Student Data
The information in this guide will help you to make the most of the data collected using EvaluateUR-CURE.
Jump down to: View Full Class Data | Explanation of Statistical Measures
Important
To ensure you are generating and using meaningful data, it is essential that all E-CURE steps be completed at the appropriate time during the research experience. Any significant time lag in completing E-CURE steps will compromise the findings.
Individual Student Score Reports
View Full Class Data
The CURE instructor can view the data for all students in their CURE. These data can be accessed by clicking the 'View and Export Data' tab in the upper right-hand corner of the instructor dashboard.
A note on data storage
Because the SERC server will automatically delete all current academic year E-CURE data after one year, we recommend that you download all data that you might want to use either for reports or for additional analyses in the future. Keep in mind that if you decide to use your data to conduct your own research, you will need to go through your institutional review process.

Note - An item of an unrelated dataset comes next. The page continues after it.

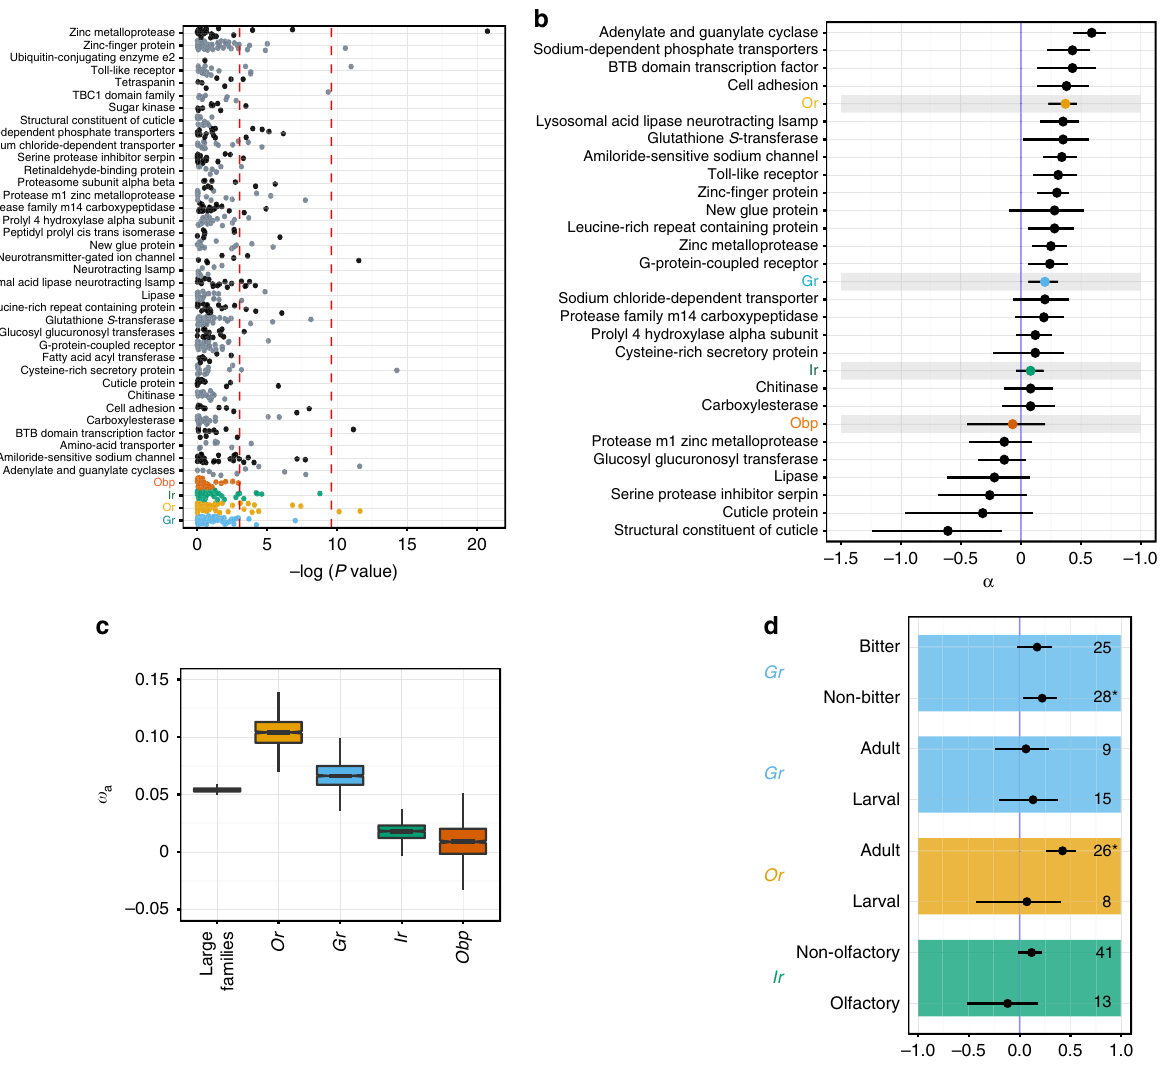
Figure 2 | Adaptive divergence analyses. ( a ) Manhattan Plot for large protein family MK test P values. Left-most red line denotes the 5% significance level; right-most red line denotes Bonferroni correction significance threshold. ( b ) Rank-ordered plot of the fraction of adaptive substitutions ( a ) inferred across the large protein families. Coloured spheres represent the maximum likelihood a estimates, with horizontal lines indicating the 2 units of log( L ) confidence intervals. The total number of families included in the analyses was reduced to 29 due to data requirements. ( c ) Box plot comparing o a ( a divided by neutral diversity) among the chemosensory genes and the pooled non-chemosensory large protein families. The boxes show the interquartile range and bars extend to the highest and lowest outliers. ( d ) Comparisons of a between functional groupings within gene families. Numbers along the right margin indicate the number of genes included in the analyses, with asterisks indicating significantly positive a estimates ( P o 0.05; log likelihood ratio test). Black spheres represent the maximum likelihood a estimates, and horizontal lines indicate the 2 units of log( L ) confidence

Instructors are presented with three options for interacting with the student data:
- View Student Survey Summary - provides survey responses to open-ended questions for each student
- View Assessment Summary - a view of assessment summaries for all selected outcome components
- Download all data as a CSV - downloads a complete copy of the student and instructor data
Additional details on each option are provided below.
Student Survey Summary
Selecting View Student Survey Summary displays the student responses to the Pre-Research and Post-Research Open-Ended Survey Questions for each student. This is most useful for viewing all student survey responses together, question by question.
Assessment Summary
View Assessment Summary provides an in-browser view of assessment summaries for all outcome components you have selected for your CURE, by initial, early/mid, and final time periods. Note that the view will change if it is a two-semester CURE, and will display initial, early/mid, late, and final time periods. This display has four tabs at the top. Select the option you are interested in by clicking on the tab.

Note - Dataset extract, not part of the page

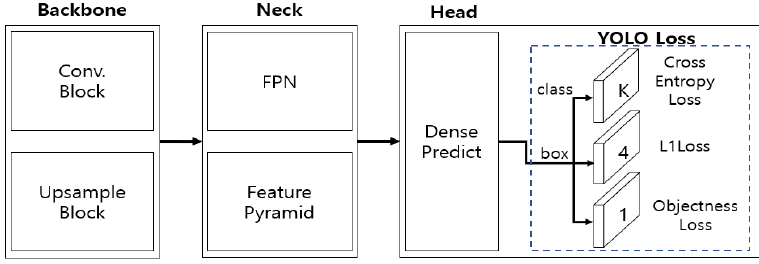
Figure 7. The architecture of the Yolov3-416 model and YOLO Loss [20].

- Only class averages - overall class average (both student and instructor) for each of the outcome categories.
- Individual student averages – by individual student average (names visible) and CURE instructor score by component.
- Individual student averages (names omitted) - by individual student average (names omitted) and instructor score by component. This is useful in case the CURE instructor wants to share the data with the class anonymously or with colleagues.

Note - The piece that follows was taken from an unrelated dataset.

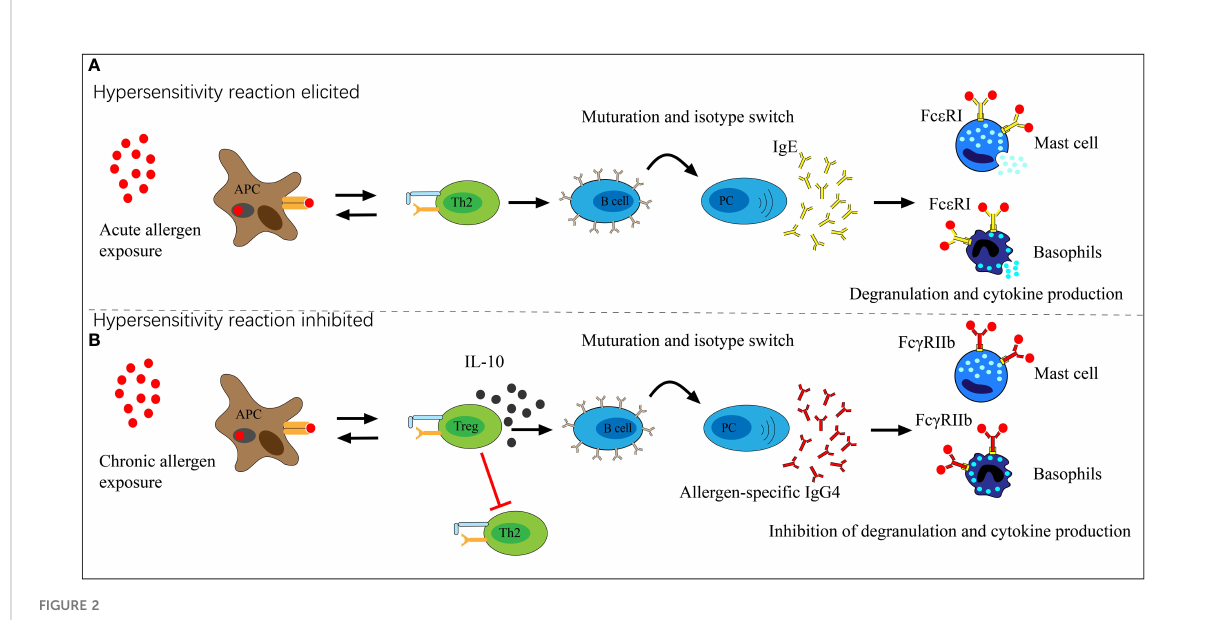
FIGURE 2 The role of allergen-speci fi c IgG4 in allergen exposure. (A) Acute allergen exposure may lead to IgE-mediated histamine-induced hypersensitivity reactions by high-af fi nity receptor Fc ϵ RI. (B) Chronic allergen exposure may induce IgG4 formation and allergen binding by IgG4, thereby binds to the inhibitory receptor Fc g RIIb which prevents hypersensitivity reactions and induces allergen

- Class averages graph - provides a graphical view of student and instructor assessment averages for each outcome category.
Averages are calculated for the mean score for the responses: 5=always, 4=usually, 3=often, 2=seldom, 1=not yet, 0=not yet observed. Responses with a 0 value are not included when calculating the means (because they really reflect a type of 'no response' rather than having actual numeric meaning). The maximum average value is 5.0 and the minimum is 1.0.
Download all data
The Download all data as a CSV link exports all data to a .CSV file which can be opened by most spreadsheet software (e.g., MS Excel, Google Sheets). This is useful if you want to archive the data or explore it in other ways. The columns will represent the variables and the rows will represent the student and instructor cases. The file includes student and instructor responses to the:
- All assessments
- Initial Student Survey responses
- Final Student Survey responses
- Any optional questions
Explanation of Statistical Measures
Sample Size
The number of respondents (n=) is provided. It is useful to compare this value to the total number of students in your class Any difference – that is, when 'n' is less than the number of students that you registered and activated – is due to one or more of the students not completing all the EvaluateUR steps.
Means
The statistical mean refers to the average for the data and is determined by adding all the assessment score points assigned to a given population of students and then dividing that total by the total number of students. It is not unusual for students to tend to score themselves higher at the initial assessment and then to adjust (decrease) their score on many of the items at the early/mid research assessment when they know more about the research and what they are capable of, and then score themselves higher at the final assessment because they have gained appreciable skills. This is common in student pre-mid-post self-assessments. The Dunning-Kruger effect is a psychology term to describe the cognitive bias in which people incorrectly overestimate their knowledge or ability in a specific area. This tends to occur because a lack of self-awareness prevents them from accurately assessing their own skills. This effect and resulting score pattern is a hallmark of metacognitive growth and is demonstrated with a curvilinear (U-shaped) growth line. As the student becomes more self-aware they adjust their scores downward because they recognize their lack of knowledge / experience and then proceed to resolve the deficit as shown in the final score.
Standard Deviation
The standard deviation (SD) is a measure of the spread of the data around the mean. By definition: 68.3% of data are within one standard deviation of the mean; 95.5% of data are within two standard deviations of the mean; and 99.7% of data values are within three standard deviations of the mean. Basically, the larger the SD, the more scatter you have around the mean (average value). This would suggest that there is a greater range in the responses reported by you and/or the students in the CURE. There is no clear definition for what constitutes a low or high standard deviation as it depends on the sample and the tolerance for variability. For example, you might see a high variation if some of your students are completing their first undergraduate research experience while others are on their second.